_Exercise directions_. Exact copy, pictures excluded: reproduce every record below.

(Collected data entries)
****************

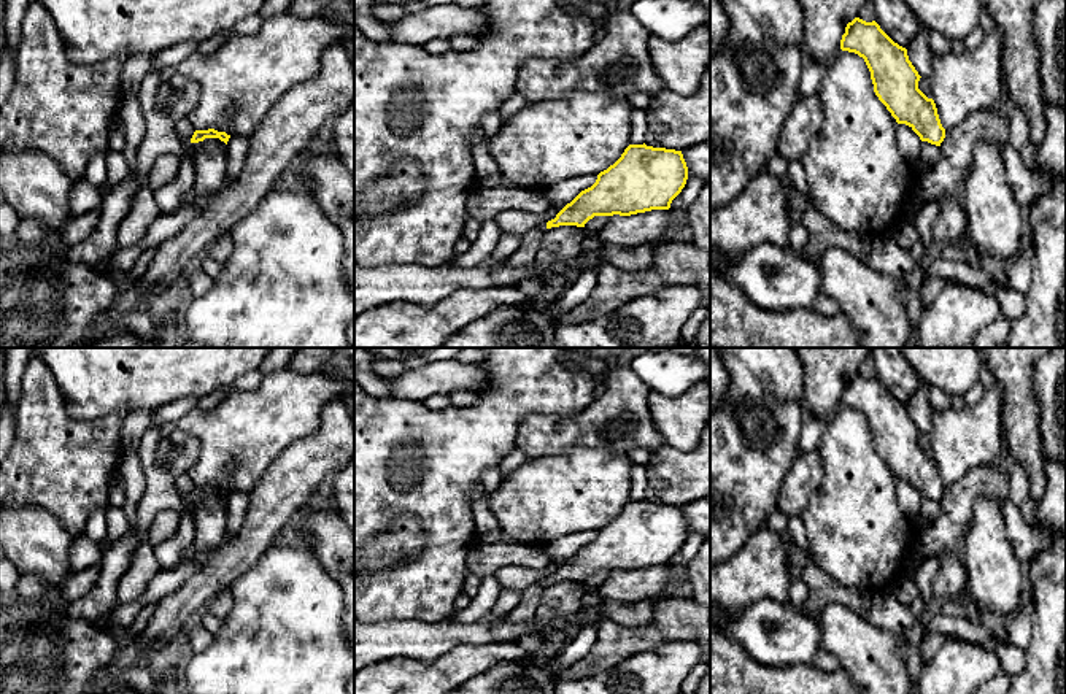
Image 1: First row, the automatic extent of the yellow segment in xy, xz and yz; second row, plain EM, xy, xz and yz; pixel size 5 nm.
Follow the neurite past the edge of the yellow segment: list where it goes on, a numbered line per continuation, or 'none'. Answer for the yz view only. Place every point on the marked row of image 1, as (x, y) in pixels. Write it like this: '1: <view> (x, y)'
none

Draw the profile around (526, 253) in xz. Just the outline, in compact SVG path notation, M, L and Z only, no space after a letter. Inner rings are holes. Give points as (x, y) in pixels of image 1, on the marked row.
M542 224L523 233L518 249L505 260L505 264L513 267L521 267L534 262L545 232L547 232L547 224Z

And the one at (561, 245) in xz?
M577 226L547 229L535 260L543 267L566 267L583 253L581 241L585 237L583 227Z

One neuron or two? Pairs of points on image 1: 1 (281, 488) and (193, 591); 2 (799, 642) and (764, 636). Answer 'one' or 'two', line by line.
1: one
2: one

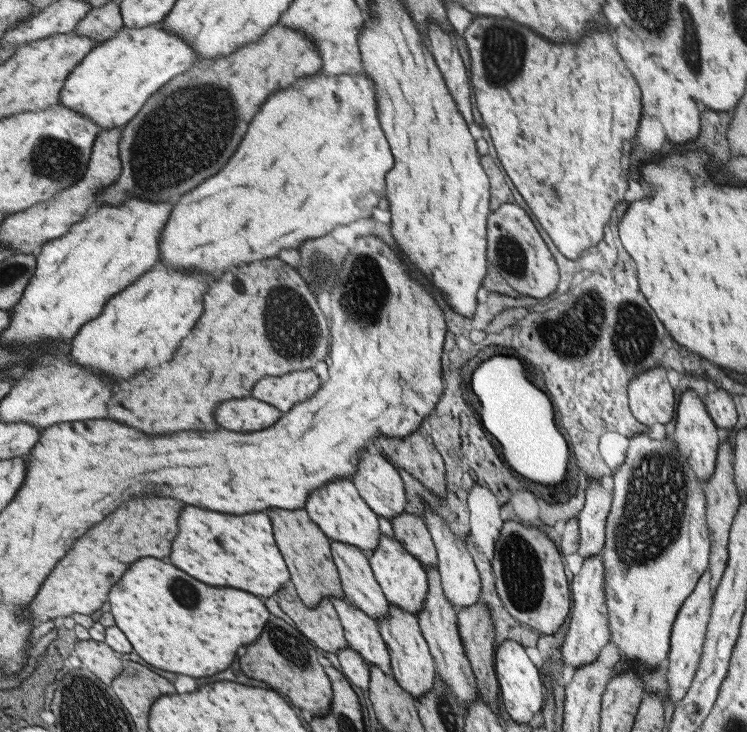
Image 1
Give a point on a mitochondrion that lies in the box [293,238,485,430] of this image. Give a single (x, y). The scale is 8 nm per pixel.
(365, 281)

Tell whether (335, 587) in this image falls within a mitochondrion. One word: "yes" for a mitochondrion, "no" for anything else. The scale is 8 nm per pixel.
no

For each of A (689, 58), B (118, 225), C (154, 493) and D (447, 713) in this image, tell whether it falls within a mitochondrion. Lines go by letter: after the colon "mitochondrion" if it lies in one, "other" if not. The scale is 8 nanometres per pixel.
A: mitochondrion
B: other
C: other
D: mitochondrion

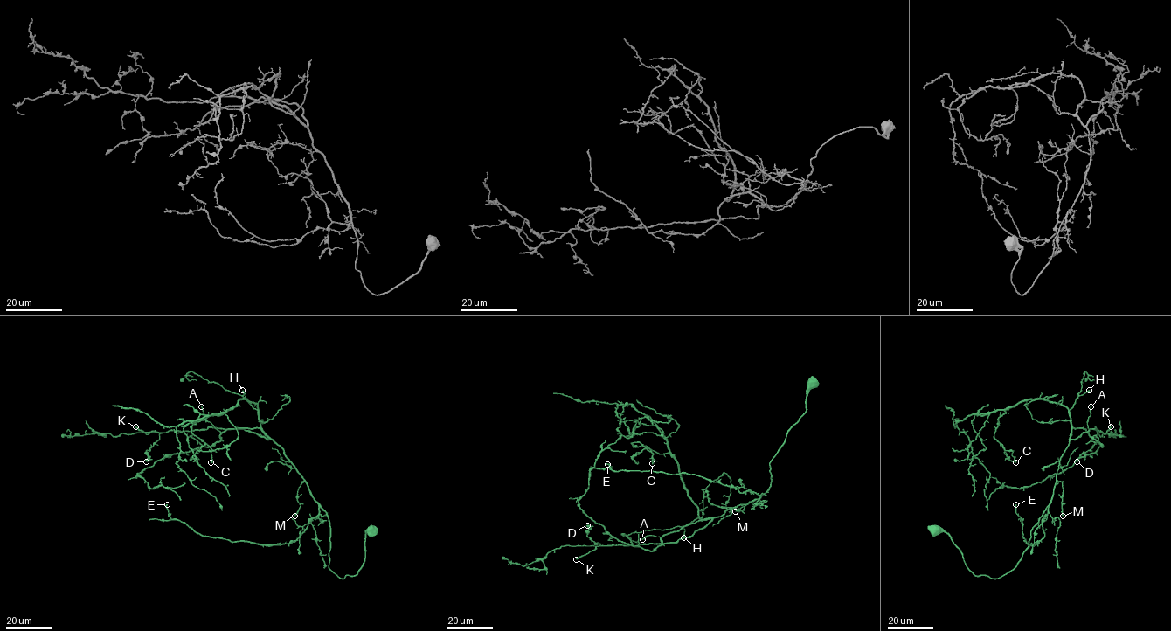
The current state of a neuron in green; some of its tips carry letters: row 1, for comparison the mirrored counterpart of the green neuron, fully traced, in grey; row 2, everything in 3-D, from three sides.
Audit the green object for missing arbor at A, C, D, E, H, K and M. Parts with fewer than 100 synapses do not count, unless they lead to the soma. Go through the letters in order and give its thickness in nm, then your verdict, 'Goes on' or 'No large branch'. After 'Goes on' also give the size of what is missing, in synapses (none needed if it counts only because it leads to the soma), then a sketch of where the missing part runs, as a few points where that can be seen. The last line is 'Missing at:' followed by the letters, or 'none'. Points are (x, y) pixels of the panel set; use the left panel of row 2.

****************

_Solution for this exercise_.
Image 1: First row, the automatic extent of the yellow segment in xy, xz and yz; second row, plain EM, xy, xz and yz; pixel size 5 nm.
Follow the neurite past the edge of the yellow segment: list where it goes on, a numbered line per continuation, or 'none'. Answer for the yz view only. Place every point on the marked row of image 1, as (x, y) in pixels. Write it like this: '1: <view> (x, y)'
none

Draw the profile around (526, 253) in xz. Just the outline, in compact SVG path notation, M, L and Z only, no space after a letter. Inner rings are holes. Give points as (x, y) in pixels of image 1, on the marked row.
M542 224L523 233L518 249L505 260L505 264L513 267L521 267L534 262L545 232L547 232L547 224Z

And the one at (561, 245) in xz?
M577 226L547 229L535 260L543 267L566 267L583 253L581 241L585 237L583 227Z

One neuron or two? Pairs of points on image 1: 1 (281, 488) and (193, 591); 2 (799, 642) and (764, 636). Answer 'one' or 'two', line by line.
1: one
2: one

Image 1
Give a point on a mitochondrion that lies in the box [293,238,485,430] of this image. Give a single (x, y). The scale is 8 nm per pixel.
(365, 281)

Tell whether (335, 587) in this image falls within a mitochondrion. One word: "yes" for a mitochondrion, "no" for anything else. The scale is 8 nm per pixel.
no

For each of A (689, 58), B (118, 225), C (154, 493) and D (447, 713) in this image, tell whether it falls within a mitochondrion. Lines go by letter: after the colon "mitochondrion" if it lies in one, "other" if not. The scale is 8 nanometres per pixel.
A: mitochondrion
B: other
C: other
D: mitochondrion

The current state of a neuron in green; some of its tips carry letters: row 1, for comparison the mirrored counterpart of the green neuron, fully traced, in grey; row 2, everything in 3-D, from three sides.
Audit the green object for missing arbor at A, C, D, E, H, K and M. Parts with fewer than 100 synapses do not count, unless they lead to the soma. Go through the letters in order and give its thickness in nm, then your verdict, 'Goes on' or 'No large branch'. After 'Goes on' also give the size of what is missing, in synapses (none needed if it counts only because it leads to the soma), then a sketch of where the missing part runs, as a few points where that can be seen. The last line is 'Missing at:' followed by the letters, or 'none'. Points are (x, y) pixels of the panel set; use the left panel of row 2.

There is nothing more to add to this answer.